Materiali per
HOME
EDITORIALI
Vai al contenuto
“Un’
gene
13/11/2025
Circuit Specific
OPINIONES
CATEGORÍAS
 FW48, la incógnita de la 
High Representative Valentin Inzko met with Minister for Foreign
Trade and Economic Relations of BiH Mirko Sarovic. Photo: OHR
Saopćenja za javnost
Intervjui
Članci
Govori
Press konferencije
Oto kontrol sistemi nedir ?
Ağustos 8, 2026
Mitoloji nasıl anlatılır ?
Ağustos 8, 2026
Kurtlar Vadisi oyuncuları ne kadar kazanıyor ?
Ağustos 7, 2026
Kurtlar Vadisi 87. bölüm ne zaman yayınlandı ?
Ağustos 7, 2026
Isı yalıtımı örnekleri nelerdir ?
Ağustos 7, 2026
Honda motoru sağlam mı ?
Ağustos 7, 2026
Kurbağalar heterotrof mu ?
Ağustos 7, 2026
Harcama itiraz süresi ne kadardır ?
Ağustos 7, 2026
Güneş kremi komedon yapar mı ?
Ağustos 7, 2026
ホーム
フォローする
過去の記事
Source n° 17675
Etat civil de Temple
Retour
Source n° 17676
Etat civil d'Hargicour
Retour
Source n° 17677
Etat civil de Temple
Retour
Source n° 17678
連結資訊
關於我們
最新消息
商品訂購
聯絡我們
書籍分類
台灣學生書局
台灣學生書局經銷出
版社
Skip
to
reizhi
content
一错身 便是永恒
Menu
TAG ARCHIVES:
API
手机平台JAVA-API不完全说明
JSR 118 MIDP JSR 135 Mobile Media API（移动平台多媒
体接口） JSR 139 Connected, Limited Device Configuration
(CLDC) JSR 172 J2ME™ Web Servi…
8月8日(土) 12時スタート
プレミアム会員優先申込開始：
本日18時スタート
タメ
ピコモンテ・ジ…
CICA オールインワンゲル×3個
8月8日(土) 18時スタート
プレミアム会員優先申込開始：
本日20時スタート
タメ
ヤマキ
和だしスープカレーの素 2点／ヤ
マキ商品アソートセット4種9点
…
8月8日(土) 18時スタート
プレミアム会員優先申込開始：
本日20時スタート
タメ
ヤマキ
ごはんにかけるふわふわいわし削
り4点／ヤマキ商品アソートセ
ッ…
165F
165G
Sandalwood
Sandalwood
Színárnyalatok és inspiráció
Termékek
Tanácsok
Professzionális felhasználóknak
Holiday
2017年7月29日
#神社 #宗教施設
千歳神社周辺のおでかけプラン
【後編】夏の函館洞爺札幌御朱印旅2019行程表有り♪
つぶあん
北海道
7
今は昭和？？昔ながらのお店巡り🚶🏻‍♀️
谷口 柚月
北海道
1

**WHAT YOU NEED TO DO:** Rewrite every line of the records above, replacing each "Retour" with "Back" and leaving everything else untouched.

**SOLUTION:**
Materiali per
HOME
EDITORIALI
Vai al contenuto
“Un’
gene
13/11/2025
Circuit Specific
OPINIONES
CATEGORÍAS
 FW48, la incógnita de la 
High Representative Valentin Inzko met with Minister for Foreign
Trade and Economic Relations of BiH Mirko Sarovic. Photo: OHR
Saopćenja za javnost
Intervjui
Članci
Govori
Press konferencije
Oto kontrol sistemi nedir ?
Ağustos 8, 2026
Mitoloji nasıl anlatılır ?
Ağustos 8, 2026
Kurtlar Vadisi oyuncuları ne kadar kazanıyor ?
Ağustos 7, 2026
Kurtlar Vadisi 87. bölüm ne zaman yayınlandı ?
Ağustos 7, 2026
Isı yalıtımı örnekleri nelerdir ?
Ağustos 7, 2026
Honda motoru sağlam mı ?
Ağustos 7, 2026
Kurbağalar heterotrof mu ?
Ağustos 7, 2026
Harcama itiraz süresi ne kadardır ?
Ağustos 7, 2026
Güneş kremi komedon yapar mı ?
Ağustos 7, 2026
ホーム
フォローする
過去の記事
Source n° 17675
Etat civil de Temple
Back
Source n° 17676
Etat civil d'Hargicour
Back
Source n° 17677
Etat civil de Temple
Back
Source n° 17678
連結資訊
關於我們
最新消息
商品訂購
聯絡我們
書籍分類
台灣學生書局
台灣學生書局經銷出
版社
Skip
to
reizhi
content
一错身 便是永恒
Menu
TAG ARCHIVES:
API
手机平台JAVA-API不完全说明
JSR 118 MIDP JSR 135 Mobile Media API（移动平台多媒
体接口） JSR 139 Connected, Limited Device Configuration
(CLDC) JSR 172 J2ME™ Web Servi…
8月8日(土) 12時スタート
プレミアム会員優先申込開始：
本日18時スタート
タメ
ピコモンテ・ジ…
CICA オールインワンゲル×3個
8月8日(土) 18時スタート
プレミアム会員優先申込開始：
本日20時スタート
タメ
ヤマキ
和だしスープカレーの素 2点／ヤ
マキ商品アソートセット4種9点
…
8月8日(土) 18時スタート
プレミアム会員優先申込開始：
本日20時スタート
タメ
ヤマキ
ごはんにかけるふわふわいわし削
り4点／ヤマキ商品アソートセ
ッ…
165F
165G
Sandalwood
Sandalwood
Színárnyalatok és inspiráció
Termékek
Tanácsok
Professzionális felhasználóknak
Holiday
2017年7月29日
#神社 #宗教施設
千歳神社周辺のおでかけプラン
【後編】夏の函館洞爺札幌御朱印旅2019行程表有り♪
つぶあん
北海道
7
今は昭和？？昔ながらのお店巡り🚶🏻‍♀️
谷口 柚月
北海道
1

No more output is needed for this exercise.